Transport
The UPINA locomotive represents the small machines built from the end of the 19th century for the Asturian mining railways that were used for decades in the trenches that linked the mine openings with the horizontal mines and coal washing plants.
This particular example was built in 1890 by the firm Krauss from Munich, a manufacturer specialised in industrial locomotives that offered various models adapted to the specific needs of its customers. The Upina locomotive was one of the smallest ones and weighed less than four tons. It had typical features of industrial designs, with two drive axles and a water tank on the frame. It was acquired by the company Julio Bertrand, which exploited several coal mines in the central area of the La Güeria San Juan, in Mieres.
The company laid a 600-millimetre gauge railway from the head of its exploitations, in Cuevas, to an inclined plane that descended to the town of Mieres itself. The locomotive ran on this line for decades, along with more modern machines. Its ownership changed hands as the business owners changed. Its last owner was Tres Amigos Mine, a company set up in the 1940s and which became part of HUNOSA in 1969.

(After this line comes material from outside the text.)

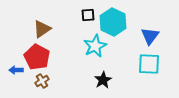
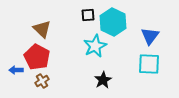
brown triangle: rotated 42 degrees counterclockwise
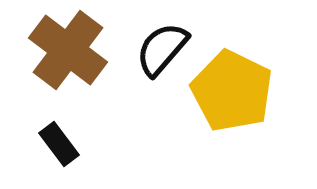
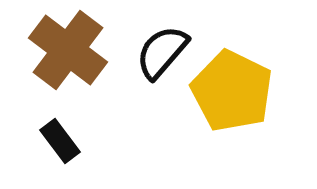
black semicircle: moved 3 px down
black rectangle: moved 1 px right, 3 px up
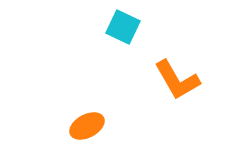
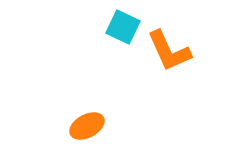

After the closure of the railway in 1956, the UPINA ended up carrying out manoeuvres in a railway section that linked El Casar with the Tres Amigos Mine and was withdrawn after about ten years. HUNOSA acquired it and it was saved from scrapping when it was chosen to be placed as an ornament in the gardens of the El Batán washing plant due to its small size.
In the 1990s, it was finally transferred to the Mining Museum in El Entrego, where it is currently on display after a superficial restoration.
The locomotive, which previously had no name, was called Upina in the post-war years, derived from Guadalupe Sela Álvarez’s nickname, daughter of the director of Tres Amigos Mine at the time.